"Bach" trifft endlich "Händel" in Halle!

Was ist nicht schon über die missglückten Versuche Johann Sebastian Bachs, den nur wenige Wochen älteren Georg Friedrich Händel zu treffen, geschrieben worden! Bei der heutigen Ankunft in Halle war es quasi endlich soweit: "Bach" trifft "Händel" und dies mit großer Herzlichkeit und Gastfreundschaft. Nachgeholfen bei der Begegnung hatte der Direktor der Stiftung des Händel-Hauses und Intendant der Händelfestspiele Clemens Birnbaum, der mit einem Augenzwinkern einen Gehrock und eine Perücke aus der aktuellen Sonderausstellung "Echt oder Fake?" überstreifte. Und trotz des strahlenden Sonnenscheins schnell die gleiche Feststellung machte wie Bach-Darsteller Christian Ratzel schon seit vielen Jahren: gut sieht es aus, aber es wärmt nicht! Clemens Birnbaum nahm sich sehr gern die Zeit und berichtete über die Verbindungen Halles zur Familie Bach. Dabei kamen Orgelprüfungen Johann Sebastian Bachs in der Saalestadt ebenso zur Sprache wie die Zeit Wilhelm Friedemann Bachs als Musikdirektor ebenda. Interessant waren Überlegungen und Thesen, inwieweit Händel die Musik Bachs überhaupt kannte.

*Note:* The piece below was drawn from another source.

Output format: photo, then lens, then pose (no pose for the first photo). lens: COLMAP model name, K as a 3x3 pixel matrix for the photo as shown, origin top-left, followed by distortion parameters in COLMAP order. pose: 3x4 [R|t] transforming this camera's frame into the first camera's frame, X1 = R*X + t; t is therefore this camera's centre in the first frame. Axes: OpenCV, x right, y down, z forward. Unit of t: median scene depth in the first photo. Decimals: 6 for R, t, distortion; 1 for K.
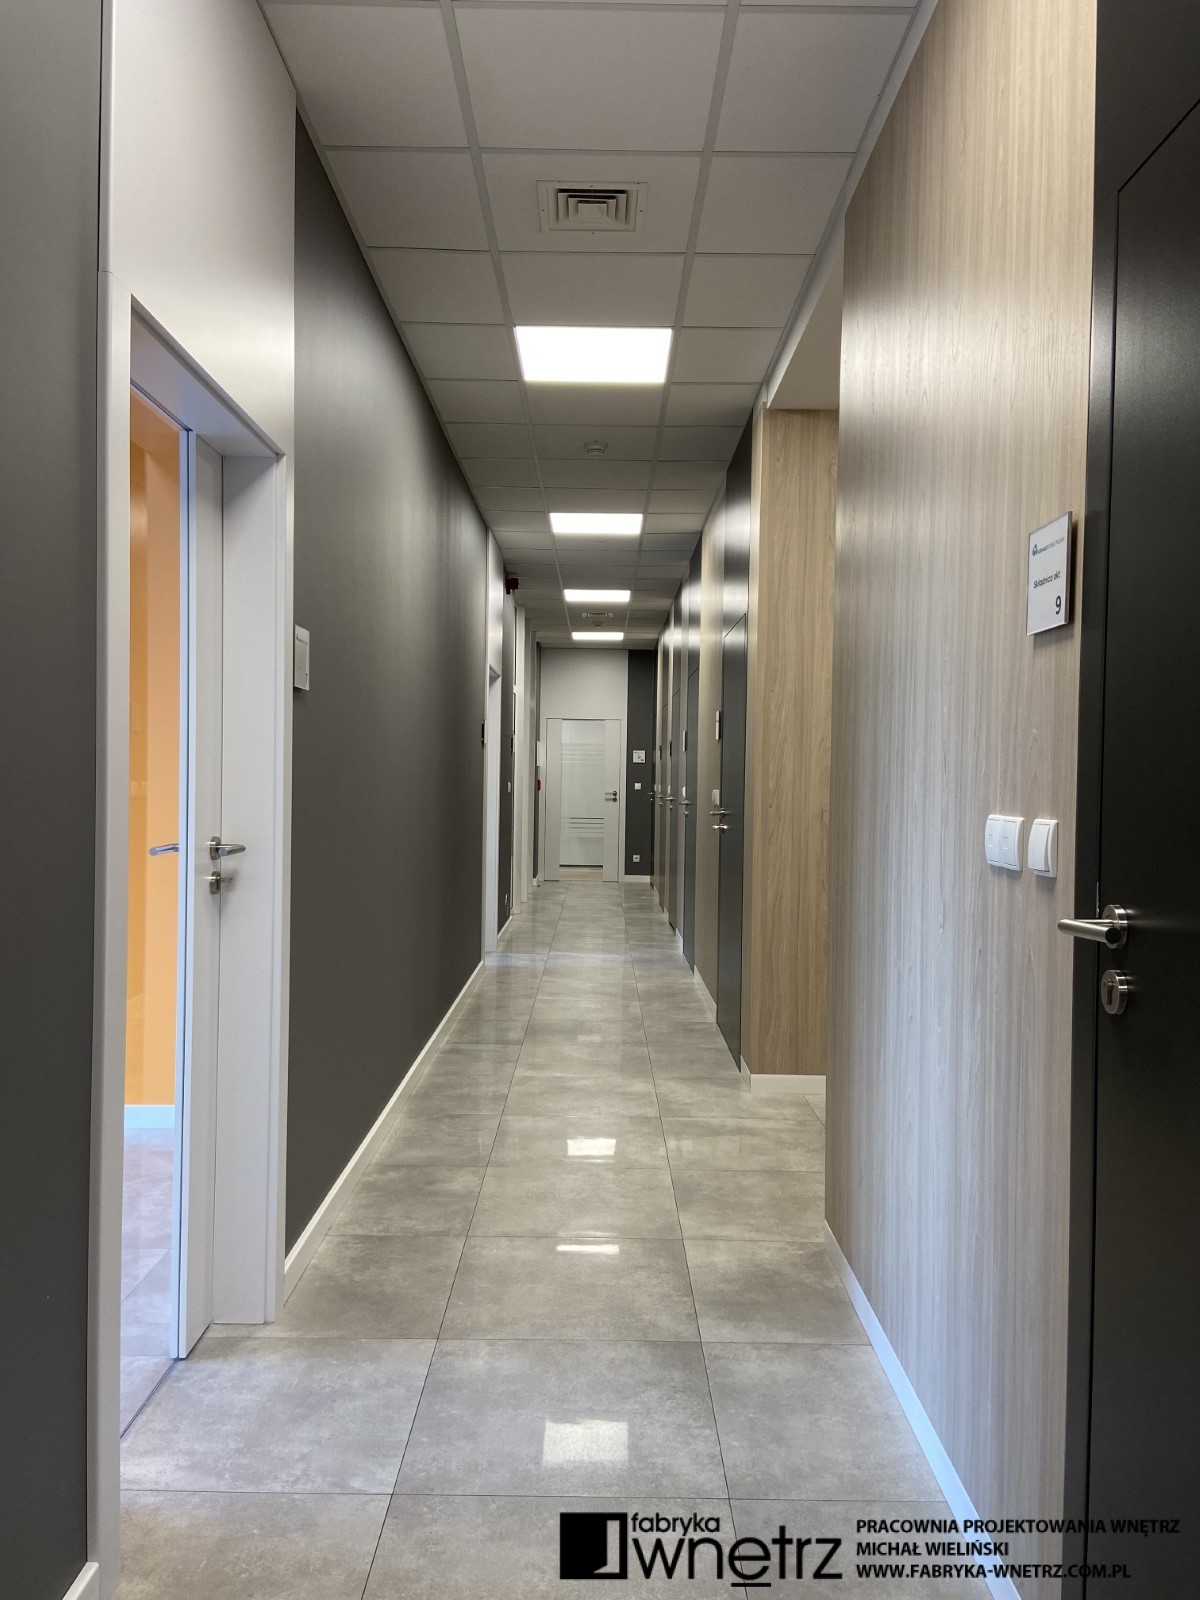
lens RADIAL K [[1215.0, 0, 598.3], [0, 1215.0, 800.2], [0, 0, 1]] dist [0.040070, -0.031049]
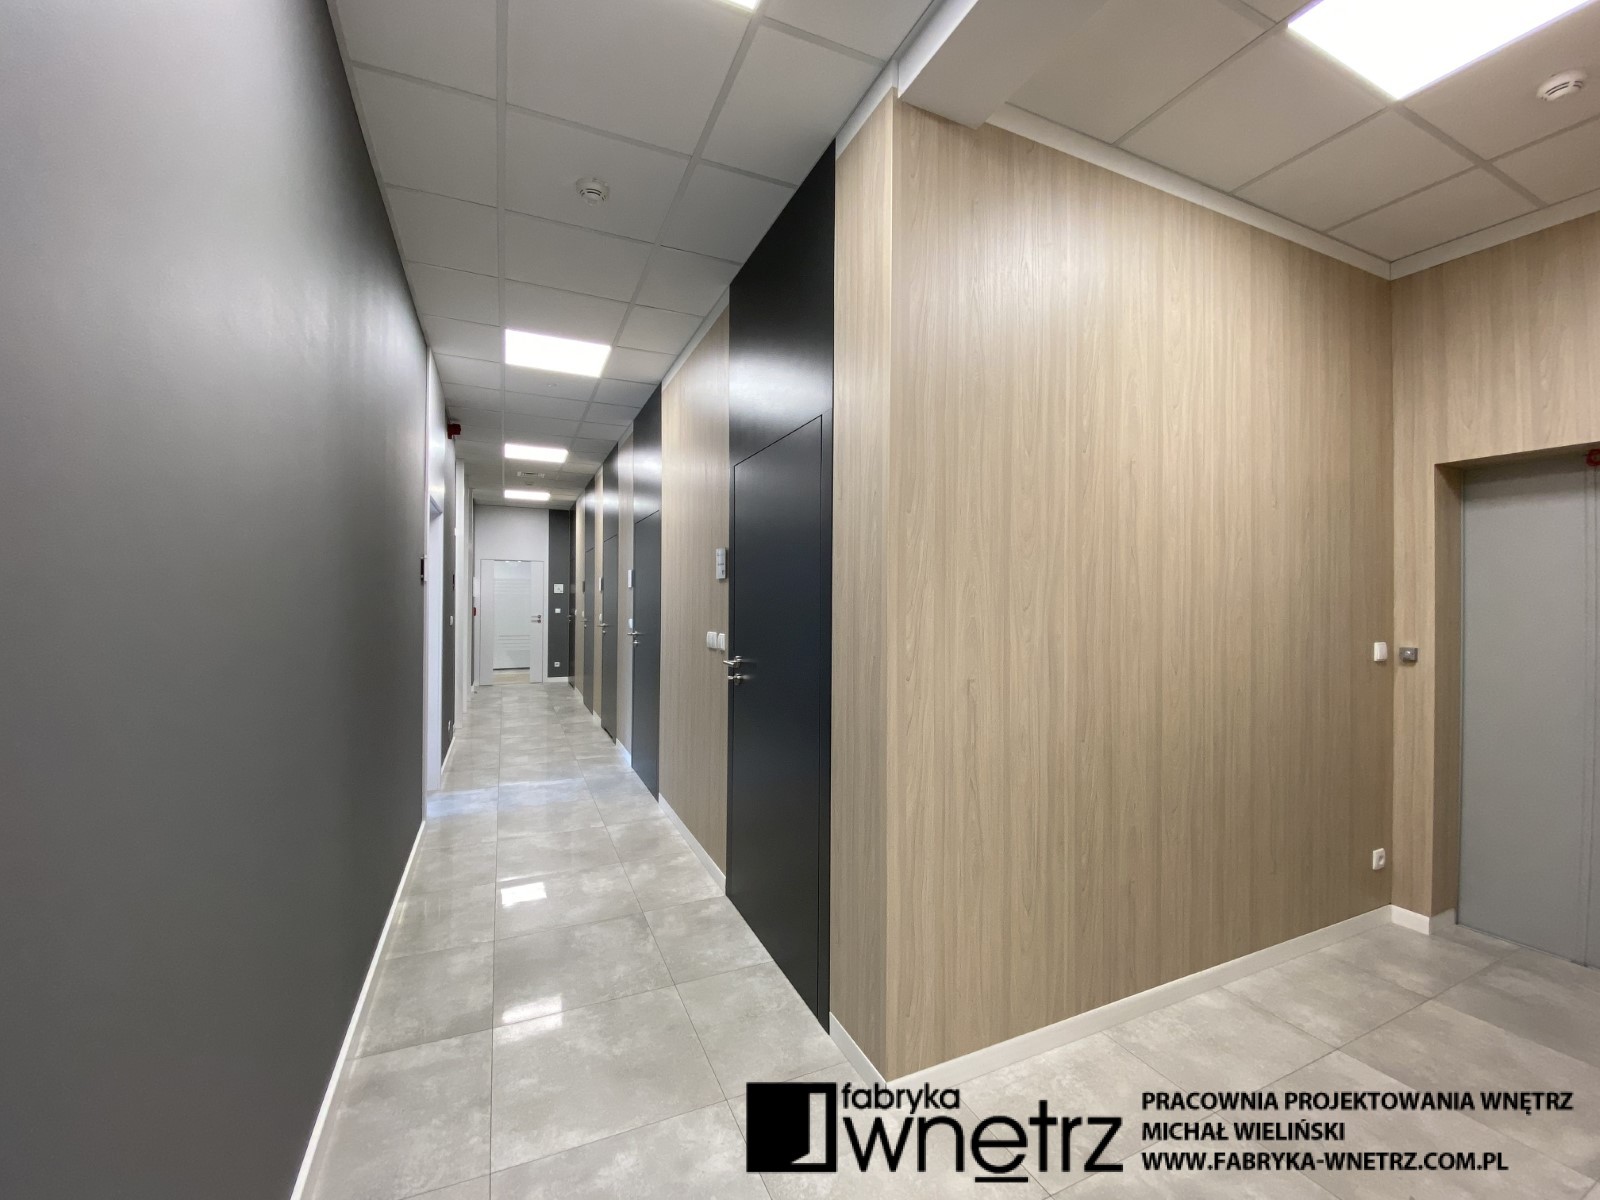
lens RADIAL K [[652.8, 0, 815.2], [0, 652.8, 599.8], [0, 0, 1]] dist [-0.003158, -0.008067]
pose [[0.903150, -0.008229, 0.429245, -0.031200], [0.014252, 0.999840, -0.010819, -0.018456], [-0.429087, 0.015889, 0.903123, 0.350790]]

Zu diesen und vielen anderen Punkten konnte auch der zweite Reisegast des Tages vieles Wissenswerte und Interessante beitragen: Thomasorganist Ullrich Böhme hatte sich eigens aus Leipzig auf dem Weg gemacht, um Teil der Winterreise zu sein. In jener Kirche zu wirken, in welcher auch Bach so lange und intensiv musizierte - und auch begraben liegt - erfülle ihn immer noch mit Ehrerbietung, das sei nichts, woran man sich gewöhne. Dabei hat er dieses Amt schon seit Mitte der 80er Jahre inne. Beide Gesprächspartner sprachen über die Musik Bachs und ihre persönlichen Erfahrungen mit seinen Werken. Und ähnlich wie bei Bach ist beider Terminkalender prall gefüllt. Während Birnbaum natürlich stets vollauf damit zu tun hat, die Stiftung Händel-Haus zu leiten und längst dabei ist, schon die über- und überübernächsten Händelfestspiele zu durchdenken, stehen Böhme gerade in der Weihnachtszeit viele Konzerte ins Haus, allein drei Mal wird es demnächst das Weihnachtsoratorium geben, dazu auch noch das Magnificat. Er hoffe, Anfang Januar ein wenig Ruhe zu finden, aber das Musikgeschehen werde das kaum zulassen. Wirklich zu stören scheint dies den leidenschaftlichen Musiker nicht.

Bei einem Gang durch die wirklich sehr sehenswerte und beeindruckende Ausstellung des Händel-Hauses ließ es sich Ullrich Böhme nicht nehmen, auf Cembalo und Orgel zu musizieren. Danach kam die Stunde des Abschiedes. Und damit erneut der Moment der so angenehmen Pflicht, Danke zu sagen, Danke an die Stiftung Händel-Haus mit Clemens Birnbaum und seinen Mitstreitern für die Gastfreundschaft. Und Ullrich Böhme für seinen Besuch. Beide bescherten interessante Einblicke und anregende Gespräche.
Anregend war es übrigens auch am frühen Vormittag zugegangen: die dritten und vierten Klassen der ersten Kreativitätsschule in Halle verbrachten mit "Bach" eine knappe Dreiviertelstunde, die längst nicht ausreichte, alle Fragen der Schüler zu beantworten. Auch hier ein großer Dank an die Schule, sich auf derlei Abenteuer eingelassen zu haben.